Greetings and salutations, welcome.
There’s a term in movie production called development hell. It’s what Hollywood says when a film project gets held up and reworked for a long time. Directors or stars attach to a project and then drop out halfway. Someone doesn’t like a script and insists on a rewrite. Companies go bankrupt. All sorts of stuff can go wrong, and a great story can languish unmade. The funny thing is development hell is way longer than most of us think. Even a big budget success that runs smooth is seldom made in less than two years and more than that is typical. Indy films, with their difficulty getting funding, can take two and three times that long and still be normal. Development hell doesn’t kick in until after all those time frames. Sometimes you’re talking decades and the worst part is, once a project gets that “stink” from languishing too long, it becomes harder to get it to completion, as the industry starts to wonder if something’s wrong with it.
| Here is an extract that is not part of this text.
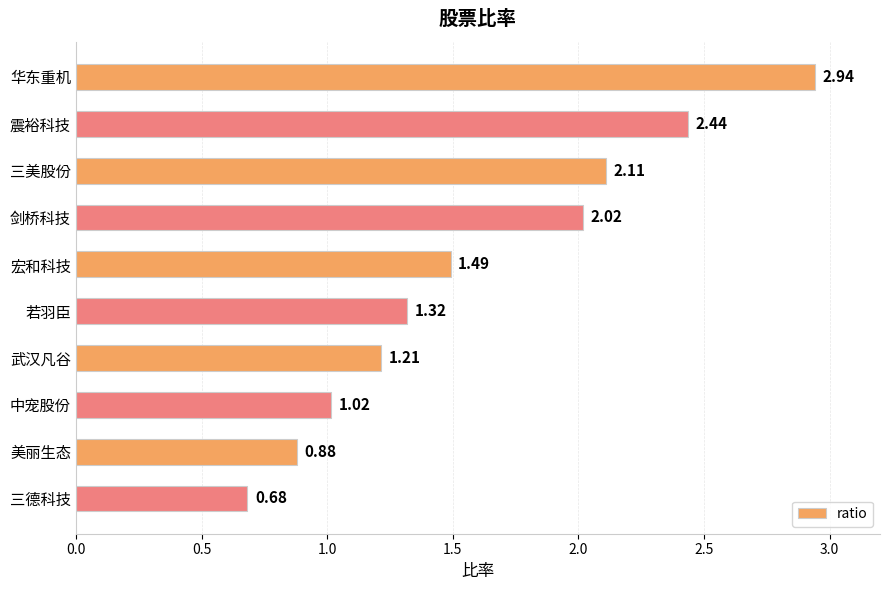

What is the difference between the maximum and minimum values?

2.3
It turns out book publishing can feel similar. I don’t remember when I originally got the idea for Prentice and his world, but it’s got to be before 2010. I know I self-published the first version of Prentice Ash in 2016. It did very poorly, sales wise, because what did I know about marketing. I’m a writer. What I know about the publishing side, I was forced to learn.
I was still writing, putting together book 2 (Rats of Dweltford) when Blade of Truth (BoT) publishing put out a call for new authors. After my mistakes with Prentice Ash, I knew I needed a publisher to guide me into the marketplace. I was never going to cut it self-publishing. So, I pitched Rats to them, explaining its place in the continuity and so on. It was what they call a hail Mary pass in the NFL, because I knew from successful writers that publishers don’t normally want only part of a series or to have to negotiate rights for already published works and the like. They want it simple and who can blame them.
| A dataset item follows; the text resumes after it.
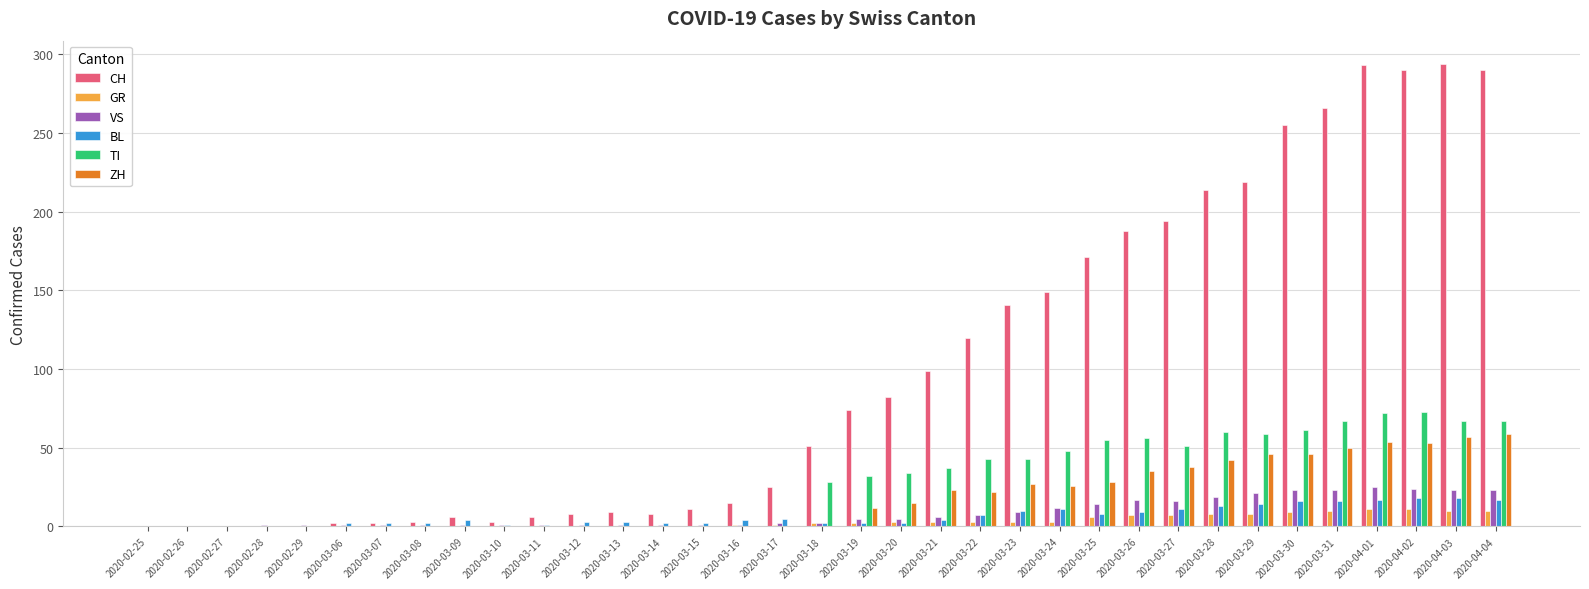

The value of VS at 2020-03-29 is 9. True or false?

False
Then the miracle happened, and BoT loved the excerpt of Rats I sent them. They asked to see Prentice. So, I sent them a submission summary of book 1. And they loved that, so much that they did what publishers never do, they proposed a reprint – a US edition, edited to that market. I jumped at it. Blade of Truth were offering everything I hoped and prayed for. By this stage I’d already realized that Rats as I’d conceived it would have to be split into two books, Rats of Dweltford and Lions of the Reach. BoT wanted a series cause that’s the best publishing in the industry, so they read the pitches and contracted Lions of the Reach as an ongoing series. The whole deal.
That was 2020. I took my place in the publishing schedule and waited my turn. No one delayed. BoT have been supremely professional and delivered everything I hoped and prayed a publisher would, and more. With talk of audiobook editions and other series, there’s still more to come and the future looks exciting. I wasn’t in development hell, but I’ve lived with Prentice for over fifteen years now, and I’ve been champing at the bit to see it in print, on sale and being enjoyed by readers. It’s been a long, long road.
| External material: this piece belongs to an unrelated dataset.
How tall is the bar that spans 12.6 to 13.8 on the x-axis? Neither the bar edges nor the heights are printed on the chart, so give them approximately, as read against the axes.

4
So, to everyone who’s bought and enjoyed Prentice Ash and Rats of Dweltford, thank you. In August this year (2022) Lions of the Reach will be out and, barring unforeseen disasters, book 4, Eagles of the Grand Kingdom, will be released at the end of this year. Now that the excitement and hoopla of launching the series has started to settle down, I’ll be focusing on book 5, tentatively titled Serpents of Summer. If all goes according to plan, you’ll have that in your hot little hands (or Kindle App) early 2023.